Sunday, August 3, 2008

The Artpark Nazi

I have been to Artpark five times this summer, for the Buffalo Philharmonic Orchestra's Summerfest. Funny, it has rained all five times. The sun usually comes out when I get there, but I have wound up eating five picnics under the shelter. Anyway, that is an odd coincidence. So is that, on all my trips to Artpark, I had never yet this summer encountered a rude usher.

Until lastnight!

The concert was ending. The orchestra was bowing. The people were on their feet applauding. And I headed for the door. I had to write about the concert for the paper and the deadline is really early so the object is to get out the door before anyone else does. And this battleax old usher saw me moving toward the door. I saw her see me. She got up from her seat and made her way down. And she barred my path.

"No one goes out these doors until the house lights come on," she said.

Then I made my mistake. I explained sweetly to her what I did and that I had to leave because of my deadline. That was a mistake. People like her are motivated by power. Her determination to boss me only increased when she realized what a relatively big fish I was, that I was now subject to her domination. She planted herself in front of the doors and glared at me.

"You can use the tunnel at the end of Aisle 3," she declaimed, shaking her head.

At this point all I wanted to do in the world was yell an obscenity at her the way Ron Moss did the other day. There is this halo around me today because I did not. I walked away.
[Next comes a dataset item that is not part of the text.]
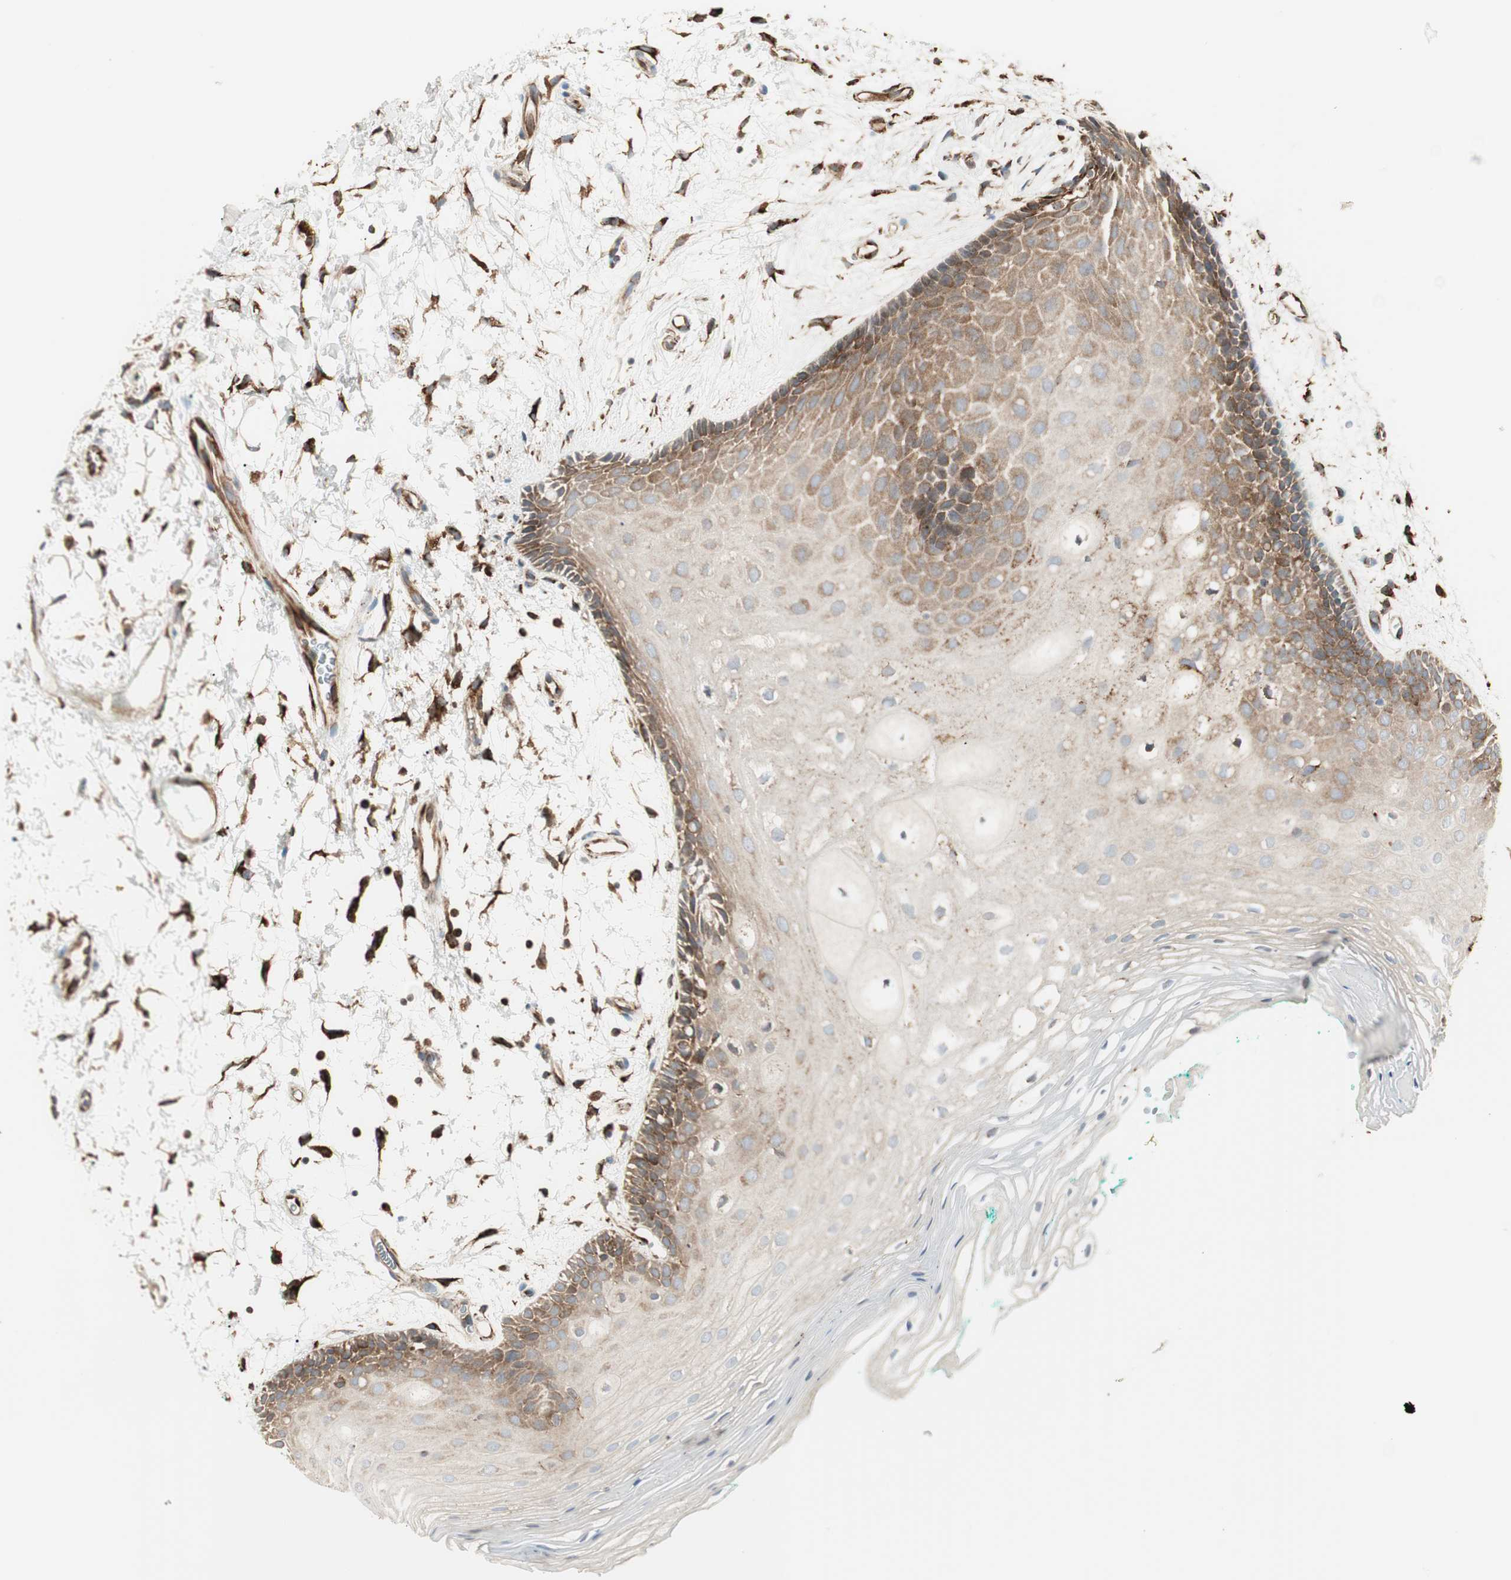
{"staining": {"intensity": "moderate", "quantity": "<25%", "location": "cytoplasmic/membranous"}, "tissue": "oral mucosa", "cell_type": "Squamous epithelial cells", "image_type": "normal", "snomed": [{"axis": "morphology", "description": "Normal tissue, NOS"}, {"axis": "topography", "description": "Skeletal muscle"}, {"axis": "topography", "description": "Oral tissue"}, {"axis": "topography", "description": "Peripheral nerve tissue"}], "caption": "IHC (DAB (3,3'-diaminobenzidine)) staining of normal oral mucosa reveals moderate cytoplasmic/membranous protein positivity in approximately <25% of squamous epithelial cells.", "gene": "HSP90B1", "patient": {"sex": "female", "age": 84}}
Mean ushers are the worst!! And they are everywhere. You run into them at Shea's, too. The mean usher is cousin to the guy who stands in the street when there is a race going on and tells you that you cannot drive here or there. They are volunteers and in return for volunteering they have been handed authority. And the more important they think you are, the more pleasure they take in thwarting you.

Being nice to them does not help. That is the part that really kills me. I usually try to be nice to people. I hate it when it is thrown back in my face.

On the bright side, I cooked a masterful picnic for my Artpark visit lastnight. My friend Lizzie went with me. Lizzie is a prison guard at a big, bad house in the Finger Lakes. (No, in answer to your question, I have no normal friends.)

I made this Moroccan chicken tagine out of this glitzy Williams-Sonoma cookbook I have. There was a time I bought all these coffee table cookbooks at Waldenbooks downtown. They would cheer me up in the middle of dreary workdays. While other people display these books, I actually cook out of them. They are all slopped up and stained.

This Moroccan stew called for a gigantic amount -- a tablespoon and a half -- of this spice called sumac that I have never used. I was thrilled for a chance to use this sumac! ! I bought it at the Broadway Market a few months ago for no reason at all other than the spice lady, Cheri, told me that it had a very interesting taste and there was no other spice like it. Cheri has never steered me wrong so I knew I would use this sumac someday. Yesterday was that day.

The stew also called for sesame seeds, not ground up, and a big eggplant, which I had just picked up at Guercio's. To go with it I made North African couscous, out of "Moosewood Cooks At Home," and steamed green beans, which are just about the only green vegetable I can eat these days with this metal in my mouth. And Lizzie praised my picnic!! I love that. I hate when you pack up a picnic and go through all this trouble and no one compliments you. That happens.

When it does, it is almost as irritating as a mean usher. But not quite.